When the config.php path to the new datadirectgory is updated/changed, a new entry is automatically added to the oc_storages table. That is why I was getting the “duplicate entry” error message. I confirmed this with tests.

I typed up a guide using my real world data which I’d like to add to your “how to” if you don’t mind.

Interesting, this is indeed new to me. Will test myself around. The question then is, if one can skip the database adjustment or if the numeric_id needs to be the same, so that the file IDs will be taken (including comments, previews etc., everything attached to files via database).

Additional thoughts. I’m not sure what triggers the automatic update to oc_storages after config.php is updated but it may be done when exiting maintenance mode.

In my test, I made a “dummy” datadirectory path entry in config.php. I then exited maintenance mode and received a message showing several broken links. In fact, I don’t think it allowed me to fully exit maintenance mode at that point (not sure). But I started mysql and did a “select * from oc_storages” and confirmed that the new “dummy” path had in fact been added.

I do not think I got the error messages when using a real (existing) path for the datadirectory in config.php.

The table showed the original “local::xxxxx” path plus the newly added one with the next incremental id number.

So, it’s possible that the best sequence may be:

Create new data directory -> update os_storages using UPDATE command on the locall:: field -> enter maintenance:mode -> modify config.php with new datadirectory path -> update fstab -> exit maintenance mode.
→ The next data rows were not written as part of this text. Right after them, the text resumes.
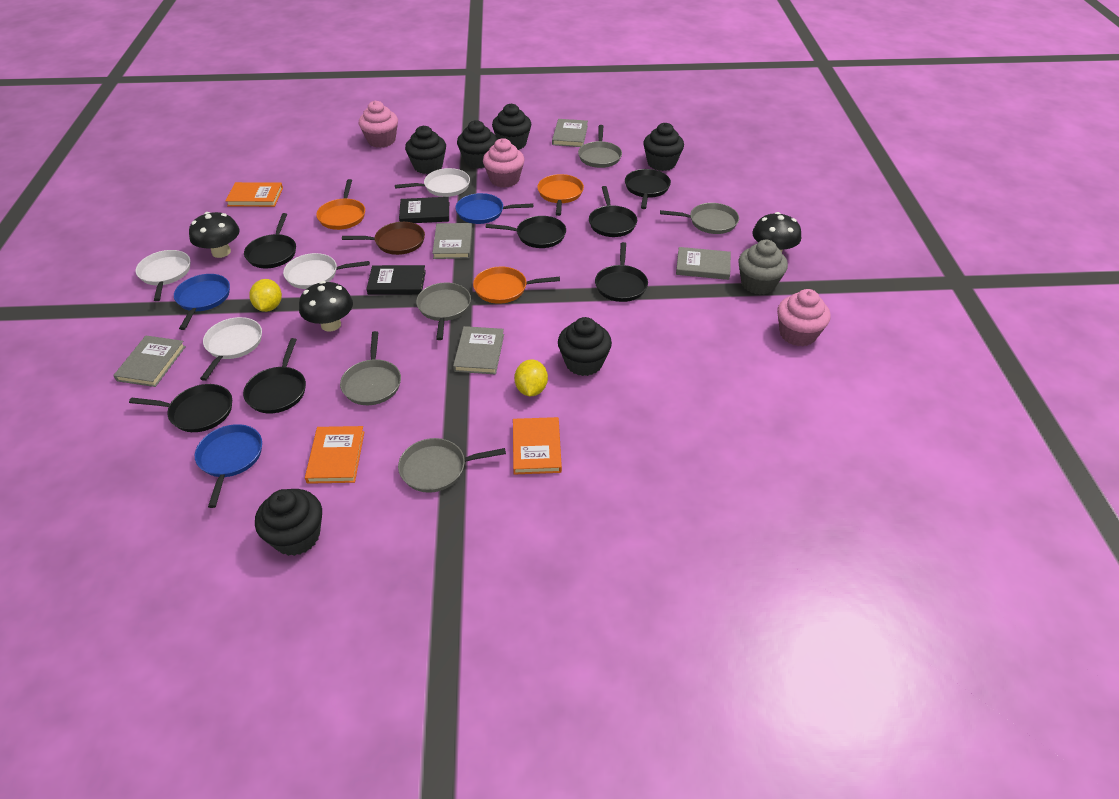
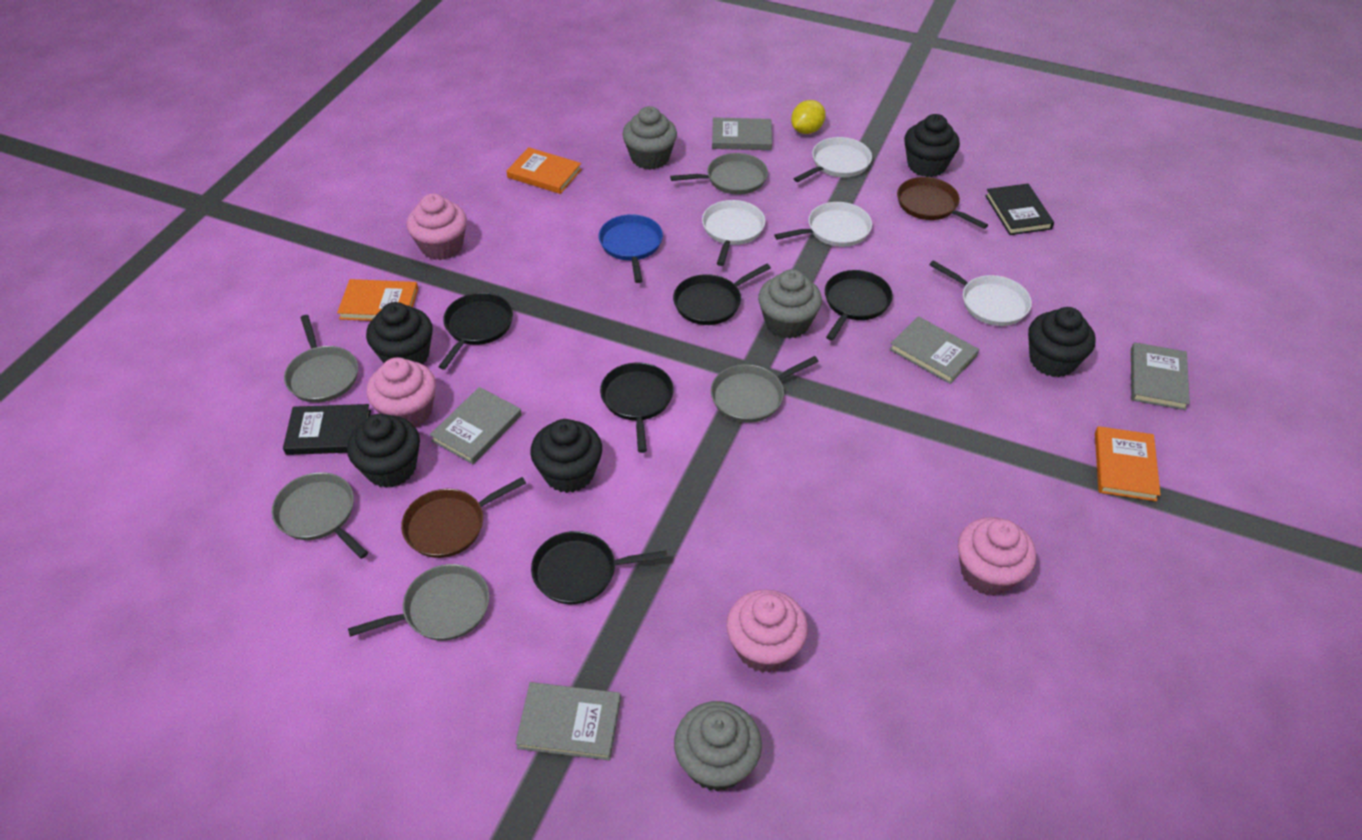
black cupcake: [255,489,322,556] [405,126,446,174] [457,120,497,169] [492,104,531,150] [558,317,612,376] [643,123,684,171] = 6 -> [347,414,420,488] [366,302,433,364] [530,419,602,493] [904,114,960,177] [1028,307,1096,377] = 5
black mushroom: [189,212,240,258] [299,281,353,331] [752,212,801,252] = 3 -> none = 0
black pan: [129,384,232,432] [243,338,306,413] [244,213,296,268] [486,216,566,248] [589,186,637,237] [595,242,648,302] [625,169,671,209] = 7 -> [438,293,513,370] [531,531,668,604] [600,363,674,453] [673,264,771,325] [825,270,893,341] = 5
blue pan: [174,274,230,330] [195,424,262,508] [455,193,533,224] = 3 -> [599,214,663,283] = 1
brown pan: [342,222,425,255] = 1 -> [401,477,526,558] [897,177,988,229] = 2
grey cupcake: [738,240,788,295] = 1 -> [622,106,677,170] [674,701,762,792] [758,269,822,339] = 3
orange pan: [316,179,365,230] [473,267,560,304] [537,174,584,216] = 3 -> none = 0
pink cupcake: [359,101,398,148] [483,138,525,188] [777,289,831,347] = 3 -> [367,357,436,427] [407,193,467,260] [726,589,808,673] [958,517,1036,596] = 4
yellow lemon: [249,279,282,312] [514,359,548,396] = 2 -> [791,100,826,134] = 1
Since the “id” field contains the data directory path information, I’m thinking that “id” is the primary key field and numeric_id is just an auto-number key field that must be unique. I don’t know how to query the database to see what other tables might link to oc_storages, and what filed they use (if any). If it is the “id” field than changing the numeric_id wouldn’t destroy any links. I’m inclined to want to keep the table tidy, so I re-numbered the id with no apparent adverse effects (still can log into nextcloud using browser, but didn’t try anything like adding users are new files).

I also think that as users are added and removed from Nextcloud, an entry is added for each user. And, I think the respective entries are automatically removed when the user and their data are removed. I don’t think the “local::” field ever gets removed automatically, so must be manually adjusted. But that is just a hunch.
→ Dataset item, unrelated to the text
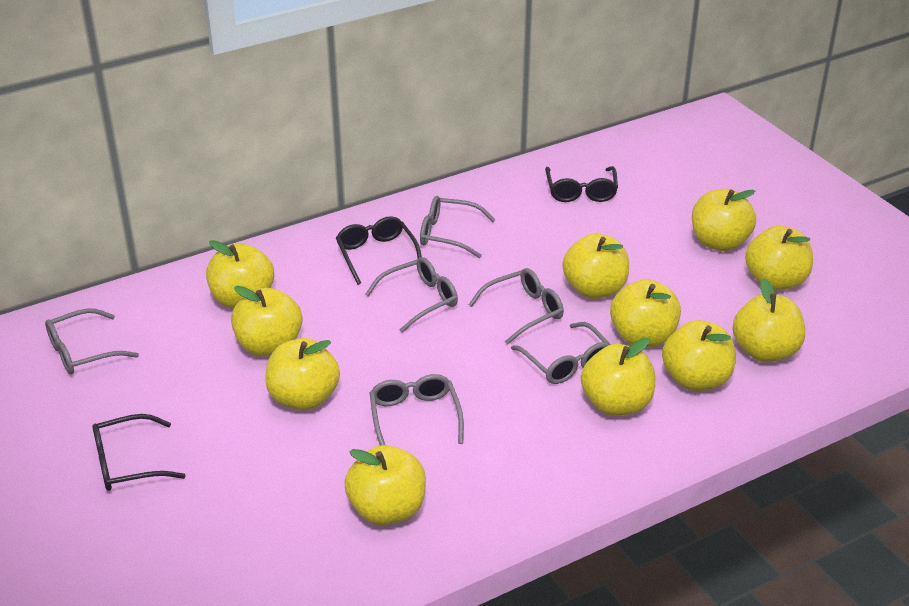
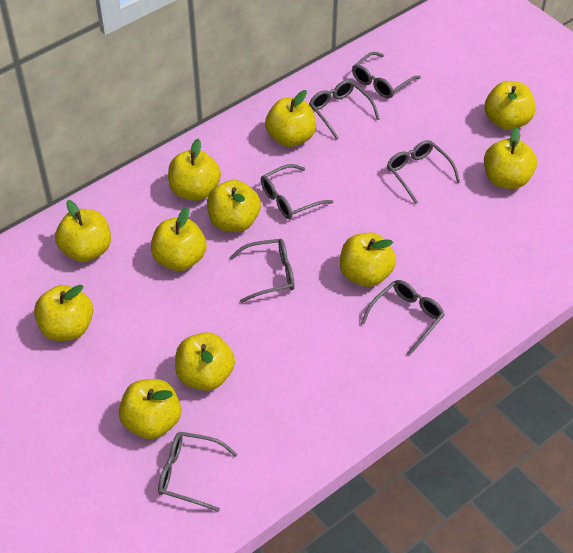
black glasses: [92,414,186,491] [336,216,422,285] [545,166,618,202] = 3 -> none = 0
grey glasses: [45,308,139,374] [365,257,458,333] [370,374,464,446] [420,196,495,258] [469,268,564,345] [511,322,611,384] = 6 -> [158,432,237,512] [229,239,295,303] [261,164,333,219] [309,80,380,140] [352,52,421,98] [361,280,445,356] [387,140,460,204] = 7

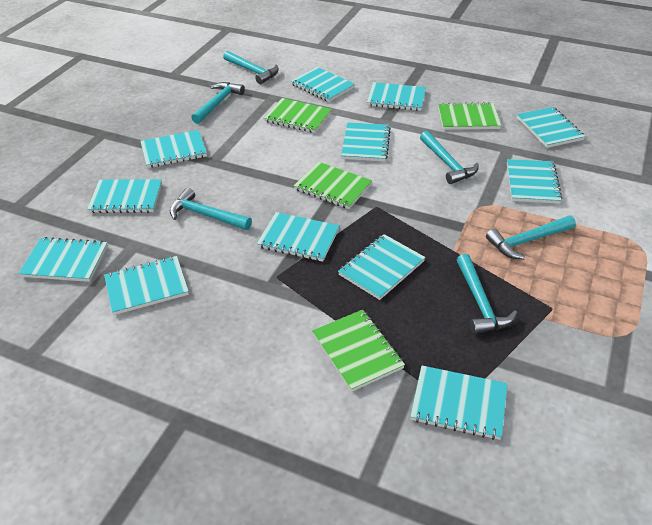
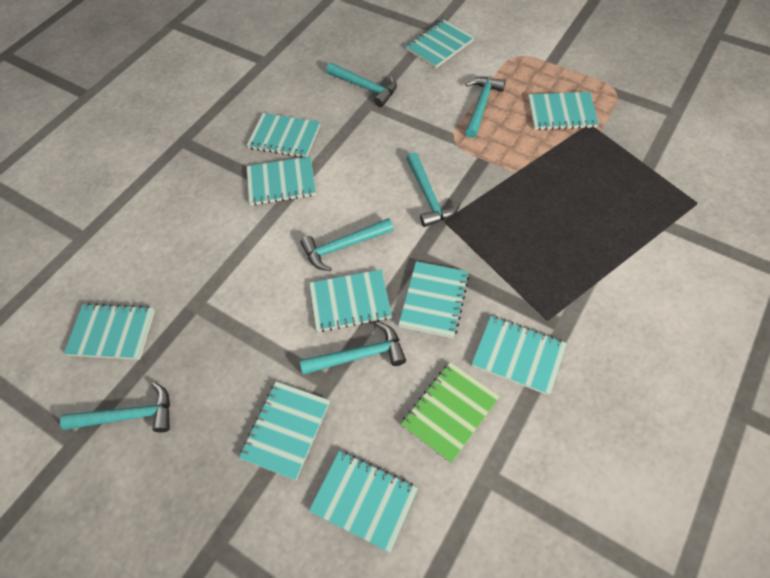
green notebook: [264,98,332,133] [294,162,372,209] [312,310,405,392] [438,102,501,130] = 4 -> [401,362,500,463] = 1
turquoise notebook: [18,237,108,282] [87,179,162,213] [104,256,189,315] [140,130,207,168] [257,212,340,262] [291,67,355,102] [338,234,426,300] [341,122,391,162] [367,82,426,111] [410,366,507,440] [507,159,563,204] [517,107,585,148] = 12 -> [64,303,155,360] [239,382,330,480] [247,113,320,158] [247,156,316,206] [309,269,392,332] [309,451,418,553] [398,261,469,338] [406,20,475,68] [472,316,567,395] [528,92,599,130] = 10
Interesting, this is indeed new to me. Will test myself around. The question then is, if one can skip the database adjustment or if the numeric_id needs to be the same, so that the file IDs will be taken (including comments, previews etc., everything attached to files via database).

I confirmed that for my installation, running nextcloud 13.1, I can indeed crate a new data directory, copy original files there, edit config.php to add new datadirectory; edit fstab as needed; after which I can open nextcloud in a browser and all files & folders are there with no apparent issues. Here’s the sequencing of tests I did:


  • Maintenance mode on
  • Edit config.php (add new datadirectory entry)
  • Edit fstab (enter new drive / mount point)
  • Check oc_storages (no new entries)
  • Maintenance mode off (no error message)
  • Check oc_storages (new entry added for “local::” using datadirectory path from config.php)
  • Exit mysql
  • Exit root
  • Test in browser (login successful, files & folders present)


  • Maintenance mode on
  • Edit config.php (restore original datadirectory entry)
  • Edit fstab (restore previous drive / mount point)
  • Maintenance mode off (no error message)
  • Exit root
  • Test in browser (login successful, files & folders present)
  • Check oc_storages (no changes since previous check; two entries for “local::”)

CONCLUSION: In version 13.1 of nextcloud, it does not appear to be necessary to make any adjustments to oc_storages database table after updating config.php and exiting maintenance mode. A new entry will be added to oc_storages for the new datadirectory, and the old one will be preserved as well (unless the orphaned entry is automatically deleted during some subsequent cleanup – will check in a day or two).